WORK TO BE COMPLETED
Please rewrite the item lines as a Markdown table, starting at the line that contains "että saimme uudella" and stopping after the line that contains "Odottavaisin ja innostunei". Use the columns Row and Text line, number each row, and leave out blank lines.

PROVIDED RECORDS
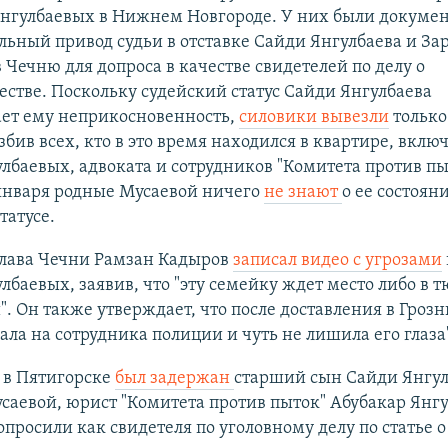
Янгулбаевых в Нижнем Новгороде. У них были докуме
ьный привод судьи в отставке Сайди Янгулбаева и З
 Чечню для допроса в качестве свидетелей по делу о
тве. Поскольку судейский статус Сайди Янгулбаева
ает ему неприкосновенность,
силовики вывезли
только
збив всех, кто в это время находился в квартире, вклю
лбаевых, адвоката и сотрудников "Комитета против пы
 января родные Мусаевой ничего
не знают
о ее состоян
татусе.
глава Чечни Рамзан Кадыров
записал видео с угрозами
лбаевых, заявив, что "эту семейку ждет место либо в 
". Он также утверждает, что после доставления в Гроз
ала на сотрудника полиции и чуть не лишила его глаза
 в Пятигорске
был задержан
старший сын Сайди Янгул
аевой, юрист "Комитета против пыток" Абубакар Янгу
опросили как свидетеля по уголовному делу по статье 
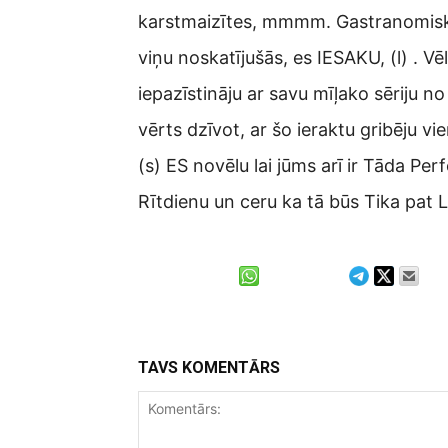
karstmaizītes, mmmm. Gastranomiskās
viņu noskatījušās, es IESAKU, (l) . 
iepazīstināju ar savu mīļako sēriju n
vērts dzīvot, ar šo ieraktu gribēju 
(s) ES novēlu lai jūms arī ir Tāda P
Rītdienu un ceru ka tā būs Tika pat Li
TAVS KOMENTĀRS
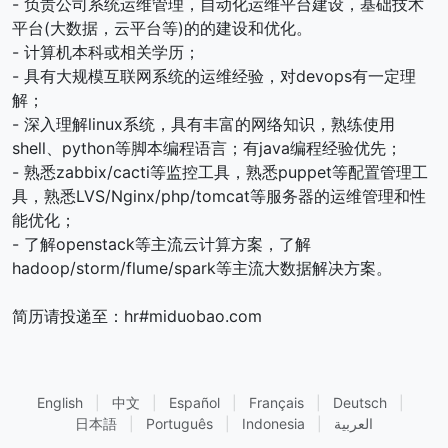
- 负责公司系统运维管理，自动化运维平台建设，基础技术
平台(大数据，云平台等)的的建设和优化。
- 计算机本科或相关学历；
- 具有大规模互联网系统的运维经验，对devops有一定理
解；
- 深入理解linux系统，具有丰富的网络知识，熟练使用
shell、python等脚本编程语言；有java编程经验优先；
- 熟悉zabbix/cacti等监控工具，熟悉puppet等配置管理工
具，熟悉LVS/Nginx/php/tomcat等服务器的运维管理和性
能优化；
- 了解openstack等主流云计算方案，了解
hadoop/storm/flume/spark等主流大数据解决方案。
简历请投递至：hr#miduobao.com
English
|
中文
|
Español
|
Français
|
Deutsch
|
日本語
|
Português
|
Indonesia
|
العربية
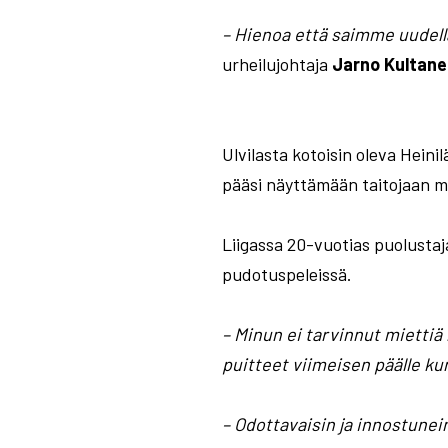
– Hienoa että saimme uudella
urheilujohtaja
Jarno
Kultane
Ulvilasta kotoisin oleva Hein
pääsi näyttämään taitojaan 
Liigassa 20-vuotias puolustaja
pudotuspeleissä.
– Minun ei tarvinnut miettiä
puitteet viimeisen päälle ku
– Odottavaisin ja innostunei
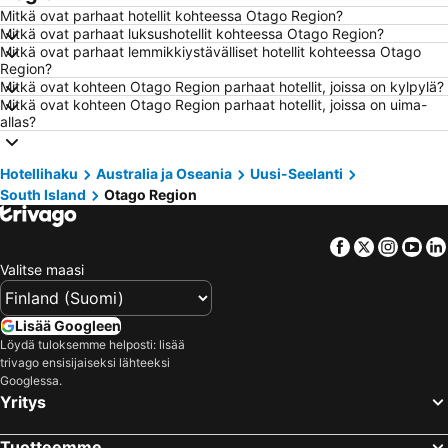
Mitkä ovat parhaat hotellit kohteessa Otago Region?
Hotellit – Savonlinna
Hotellit – Gdańsk
Mitkä ovat parhaat luksushotellit kohteessa Otago Region?
Mitkä ovat parhaat lemmikkiystävälliset hotellit kohteessa Otago
Hotellit – Lahti
Hotellit – Hämeenlinna
Region?
Hotellit – Seinäjoki
Hotellit – Gran Canaria
Mitkä ovat kohteen Otago Region parhaat hotellit, joissa on kylpylä?
Mitkä ovat kohteen Otago Region parhaat hotellit, joissa on uima-
Hotellit – Malta
Hotellit – Aurinkorannikko
allas?
Hotellit – Teneriffa
Hotellit – Gardajärvi
Hotellit – Phuket
Hotellit – Koh Lanta
Hotellihaku
Australia ja Oseania
Uusi-Seelanti
South Island
Otago Region
Hotellit – Santorini Saari
Hotellit – Viro
Hotellit – Espanja
Hotellit – Koh Samui
Facebook
Twitter
Insta
Yo
Hotellit – Kos Saari
Hotellit – Kypros
Valitse maasi
Hotellit – Lofoten
Hotellit – Uusimaa
Hotellit – Ylläs
Hotellit – Madeira
Lisää Googleen
Hotellit – Kroatia
Hotellit – Saarenmaa
Löydä tuloksemme helposti: lisää
trivago ensisijaiseksi lähteeksi
Googlessa.
Yritys
Tuotteemme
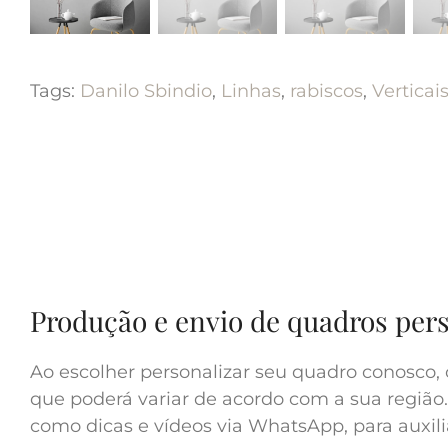
Tags:
Danilo Sbindio
,
Linhas
,
rabiscos
,
Verticai
Produção e envio de quadros per
Ao escolher personalizar seu quadro conosco, 
que poderá variar de acordo com a sua região.
como dicas e vídeos via WhatsApp, para auxilia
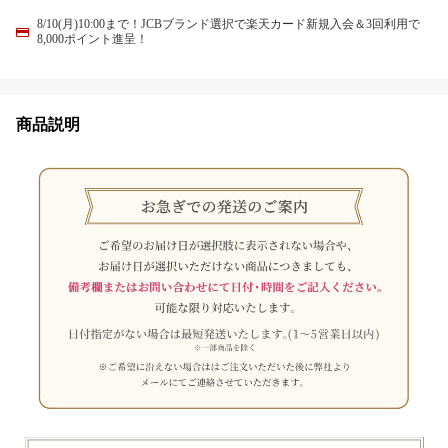
8/10(月)10:00まで！JCBブランド選択で楽天カード新規入会＆3回利用で
8,000ポイント進呈！
商品説明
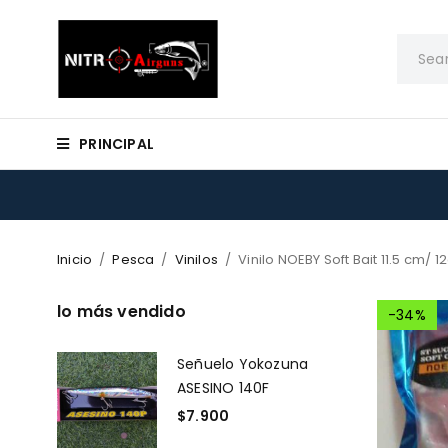
PRINCIPAL
Inicio
/
Pesca
/
Vinilos
/
Vinilo NOEBY Soft Bait 11.5 cm/ 1
lo más vendido
-34%
Señuelo Yokozuna
ASESINO 140F
$
7.900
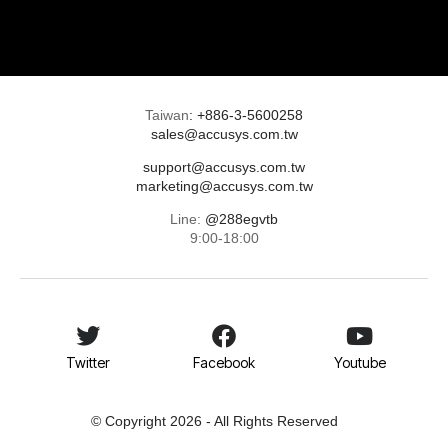
Taiwan
:
+886-3-5600258
sales@accusys.com.tw
support@accusys.com.tw
marketing@accusys.com.tw
Line:
@288egvtb
9:00-18:00
Twitter
Facebook
Youtube
© Copyright 2026 - All Rights Reserved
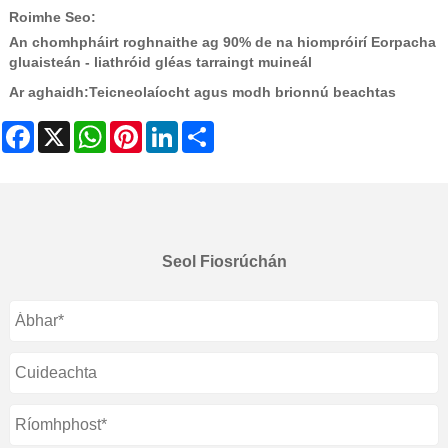
Roimhe Seo:
An chomhpháirt roghnaithe ag 90% de na hiompróirí Eorpacha
gluaisteán - liathróid gléas tarraingt muineál
Ar aghaidh:
Teicneolaíocht agus modh brionnú beachtas
Facebook
X
WhatsApp
Pinterest
LinkedIn
Share
Seol Fiosrúchán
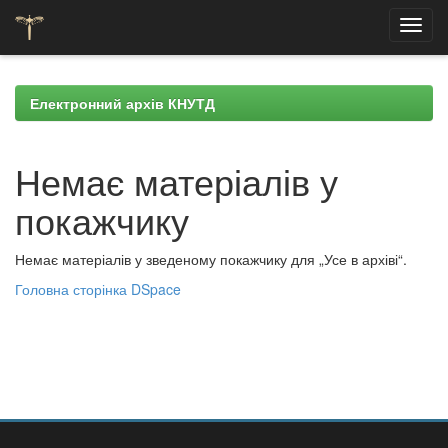
Skip
navigation
Електронний архів КНУТД
Немає матеріалів у
покажчику
Немає матеріалів у зведеному покажчику для „Усе в архіві“.
Головна сторінка DSpace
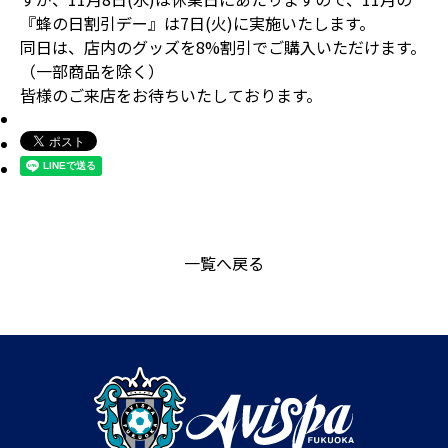
『蜂の日割引デー』は7日(火)に実施いたします。
同日は、店内のグッズを8%割引でご購入いただけます。
（一部商品を除く）
皆様のご来店をお待ちいたしております。
一覧へ戻る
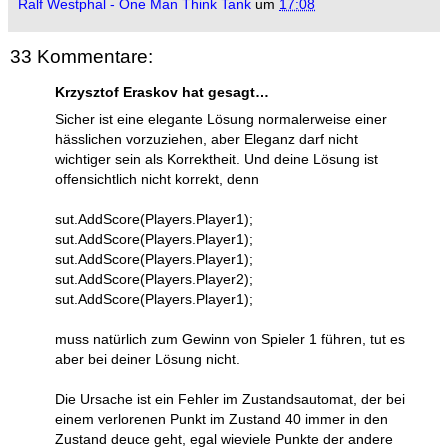
Ralf Westphal - One Man Think Tank
um
17:08
33 Kommentare:
Krzysztof Eraskov hat gesagt…
Sicher ist eine elegante Lösung normalerweise einer
hässlichen vorzuziehen, aber Eleganz darf nicht
wichtiger sein als Korrektheit. Und deine Lösung ist
offensichtlich nicht korrekt, denn
sut.AddScore(Players.Player1);
sut.AddScore(Players.Player1);
sut.AddScore(Players.Player1);
sut.AddScore(Players.Player2);
sut.AddScore(Players.Player1);
muss natürlich zum Gewinn von Spieler 1 führen, tut es
aber bei deiner Lösung nicht.
Die Ursache ist ein Fehler im Zustandsautomat, der bei
einem verlorenen Punkt im Zustand 40 immer in den
Zustand deuce geht, egal wieviele Punkte der andere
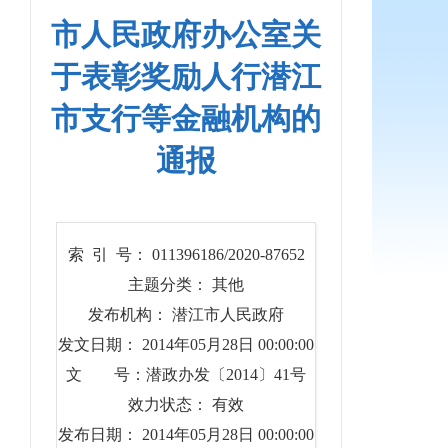
市人民政府办公室关
于表彰奖励人行潜江
市支行等金融机构的
通报
索 引 号： 011396186/2020-87652
主题分类： 其他
发布机构： 潜江市人民政府
发文日期： 2014年05月28日 00:00:00
文 号：潜政办发〔2014〕41号
效力状态： 有效
发布日期： 2014年05月28日 00:00:00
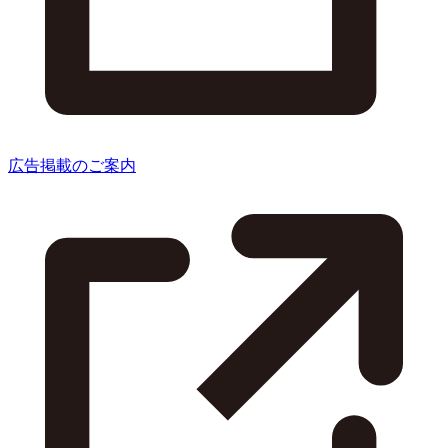
広告掲載のご案内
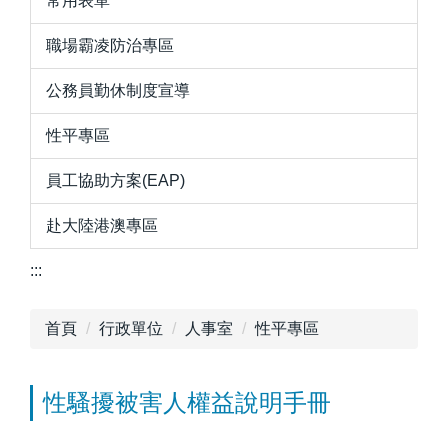
常用表單
職場霸凌防治專區
公務員勤休制度宣導
性平專區
員工協助方案(EAP)
赴大陸港澳專區
:::
首頁
行政單位
人事室
性平專區
性騷擾被害人權益說明手冊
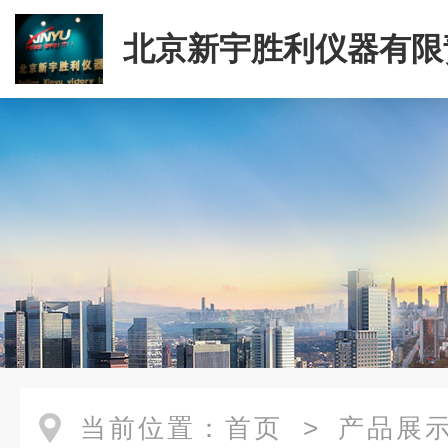
北京新宇胜利仪器有限
司
当前位置：
首页
>
产品展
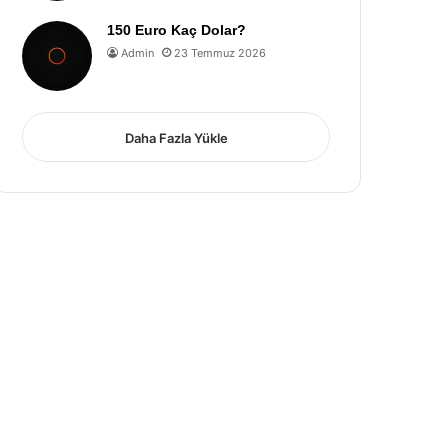
150 Euro Kaç Dolar?
Admin
23 Temmuz 2026
Daha Fazla Yükle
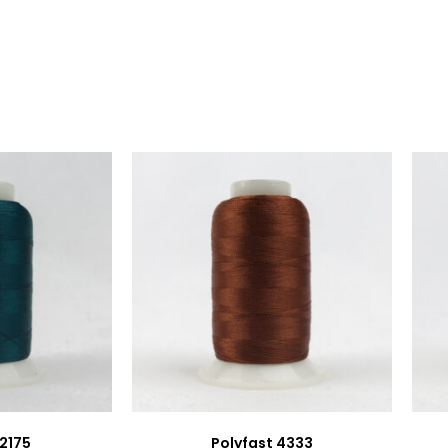
 2175
Polyfast 4333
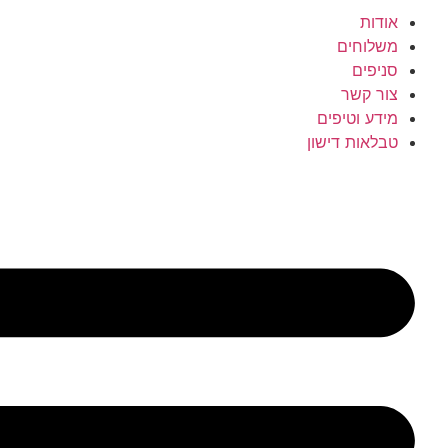
אודות
משלוחים
סניפים
צור קשר
מידע וטיפים
טבלאות דישון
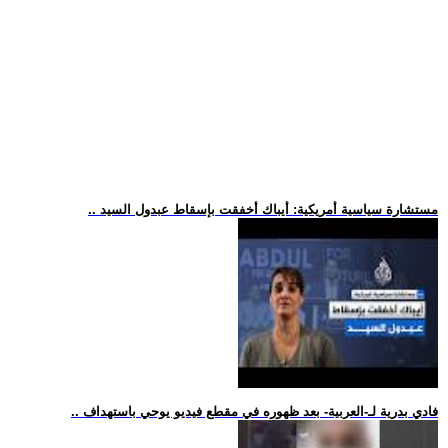
.. مستشارة سياسية أمريكية: أيباك أخفقت بإسقاط عبدول السيد
.. فادي بدرية لـ-العربية- بعد ظهوره في مقطع فيديو يوحي باستهداف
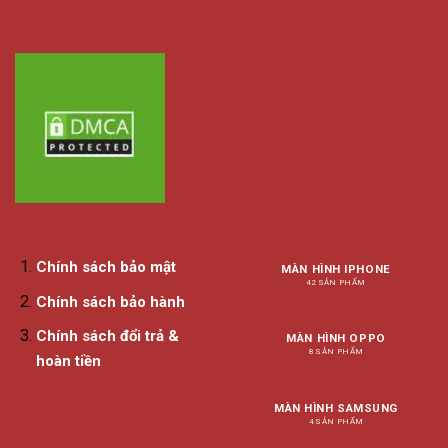
Chính sách bảo mật
MÀN HÌNH IPHONE
42 SẢN PHẨM
Chính sách bảo hành
Chính sách đổi trả &
MÀN HÌNH OPPO
8 SẢN PHẨM
hoàn tiền
MÀN HÌNH SAMSUNG
4 SẢN PHẨM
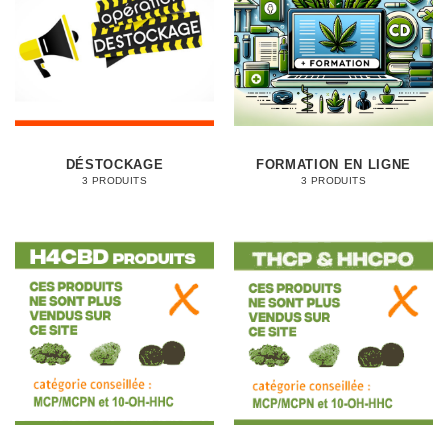
DÉSTOCKAGE
FORMATION EN LIGNE
3 PRODUITS
3 PRODUITS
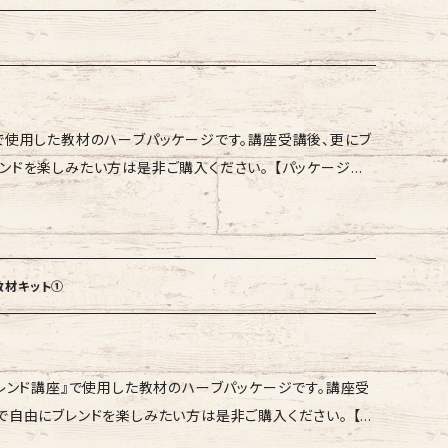
ブの種類によって違います。 ※本商品には、自然由来の原料を
場合がございます。その点、あらかじめご了承ください。 ※
お送りいたします。 ※ハーブ単体での購入をご希望の場合は
/eichiand.com/contact/
で使用した教材のハーブパッケージです。講座受講後、更にブ
楽しみたい方は是非ご購入ください。 【パッケージ構
ク ・レモングラス ・どくだみ ・ホーステール ・ヨモギ ・アニ
あらかじめご了承ください。
教材キット①
ブレンド講座』で使用した教材のハーブパッケージです。講座受
自由にブレンドを楽しみたい方は是非ご購入ください。 【パ
ャーマンカモミール ・レモンバーム ・ローゼル ・スペアミント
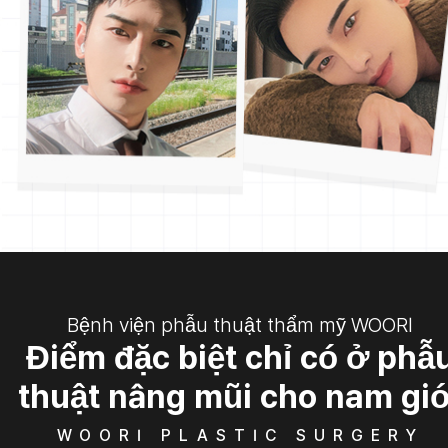
Bệnh viện phẫu thuật thẩm mỹ WOORI
Điểm đặc biệt chỉ có ở phẫ
thuật nâng mũi cho nam giớ
WOORI PLASTIC SURGERY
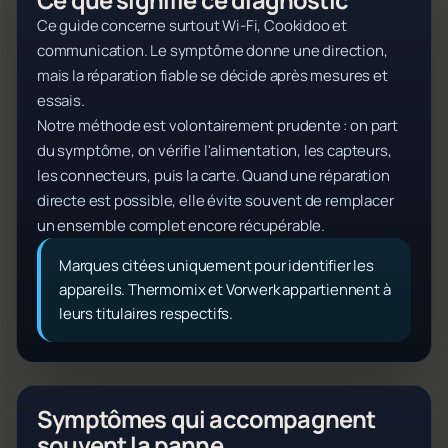
Ce guide concerne surtout Wi-Fi, Cookidoo et
communication. Le symptôme donne une direction,
mais la réparation fiable se décide après mesures et
essais.
Notre méthode est volontairement prudente : on part
du symptôme, on vérifie l'alimentation, les capteurs,
les connecteurs, puis la carte. Quand une réparation
directe est possible, elle évite souvent de remplacer
un ensemble complet encore récupérable.
Marques citées uniquement pour identifier les
appareils. Thermomix et Vorwerk appartiennent à
leurs titulaires respectifs.
Symptômes qui accompagnent
souvent la panne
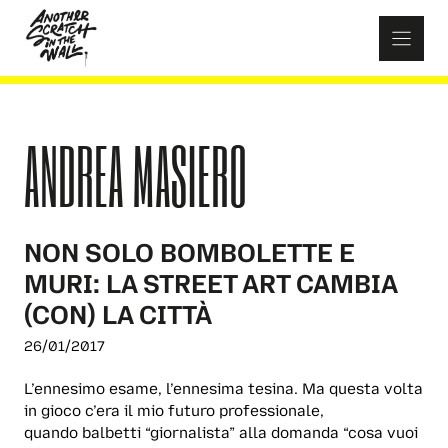
Skip
to
content
ANDREA MASIERO
NON SOLO BOMBOLETTE E
MURI: LA STREET ART CAMBIA
(CON) LA CITTÀ
26/01/2017
L’ennesimo esame, l’ennesima tesina. Ma questa volta
in gioco c’era il mio futuro professionale,
quando balbetti “giornalista” alla domanda “cosa vuoi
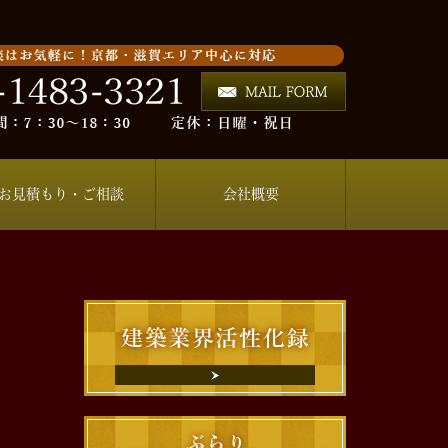
お見積もり・ご相談
会社概要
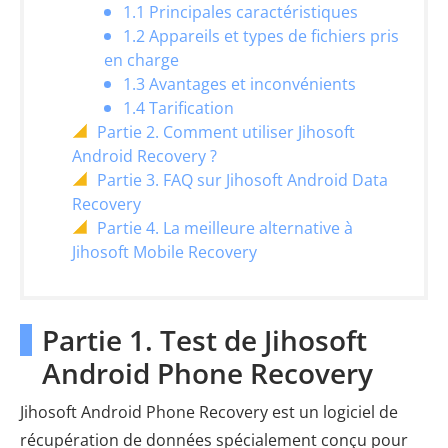
1.1 Principales caractéristiques
1.2 Appareils et types de fichiers pris
en charge
1.3 Avantages et inconvénients
1.4 Tarification
Partie 2. Comment utiliser Jihosoft
Android Recovery ?
Partie 3. FAQ sur Jihosoft Android Data
Recovery
Partie 4. La meilleure alternative à
Jihosoft Mobile Recovery
Partie 1. Test de Jihosoft
Android Phone Recovery
Jihosoft Android Phone Recovery est un logiciel de
récupération de données spécialement conçu pour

ANSWER TO THIS TASK
| Row | Text line |
|---|---|
| 1 | – Hienoa että saimme uudella |
| 2 | urheilujohtaja |
| 3 | Jarno |
| 4 | Kultane |
| 5 | Ulvilasta kotoisin oleva Hein |
| 6 | pääsi näyttämään taitojaan  |
| 7 | Liigassa 20-vuotias puolustaja |
| 8 | pudotuspeleissä. |
| 9 | – Minun ei tarvinnut miettiä |
| 10 | puitteet viimeisen päälle ku |
| 11 | – Odottavaisin ja innostunei |